(Bloomberg) -- The U.S. yield curve steepened after Treasury Secretary Steven Mnuchin said the government is seriously considering extending its debt profile well beyond the current three-decade maximum.
The gap between five- and 30-year Treasury yields widened to 59 basis points, from 56 basis points just before the news broke late Wednesday. The ultra-long bond’s rate climbed to 1.97%, reversing a decline that had driven it to a record low of 1.90% earlier in the day.
The Treasury Department revealed two weeks ago that it was yet again mulling 50- and 100-year bonds, which would let the government lock in historically low rates for longer. “If the conditions are right, then I would anticipate we’ll take advantage of long-term borrowing and execute on that,” Mnuchin said Wednesday in a Bloomberg News interview in Washington.
“There was no need for Mnuchin to make remarks that could prompt selling of Treasuries,” said Hidehiro Joke, a bond strategist at Mizuho Securities Co. in Tokyo. “He might have tried to lift long-dated yields given that the yield curve inversion is seen as a sign of recession and cools sentiment.”
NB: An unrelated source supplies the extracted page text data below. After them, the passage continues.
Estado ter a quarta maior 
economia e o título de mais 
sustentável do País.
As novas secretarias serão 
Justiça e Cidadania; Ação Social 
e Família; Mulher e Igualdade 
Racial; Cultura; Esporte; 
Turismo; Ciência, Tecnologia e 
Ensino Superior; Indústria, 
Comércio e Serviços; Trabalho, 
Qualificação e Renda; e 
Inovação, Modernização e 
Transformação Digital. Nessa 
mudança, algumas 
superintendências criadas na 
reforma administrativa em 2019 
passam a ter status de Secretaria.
Heavy buying of the 30-year bond has driven the sharpest monthly decline in that yield since 2011, as investors have sought safety from global market volatility in one of the few major government markets offering positive yields.
The idea of ultra-long bonds fell flat when it was last floated in 2017, but this may be an auspicious time to revisit it. The world’s spreading pile of negative-yielding securities -- which stands at about $16 trillion -- is driving investors further out global yield curves, in part to finance retirees’ longer lifespans.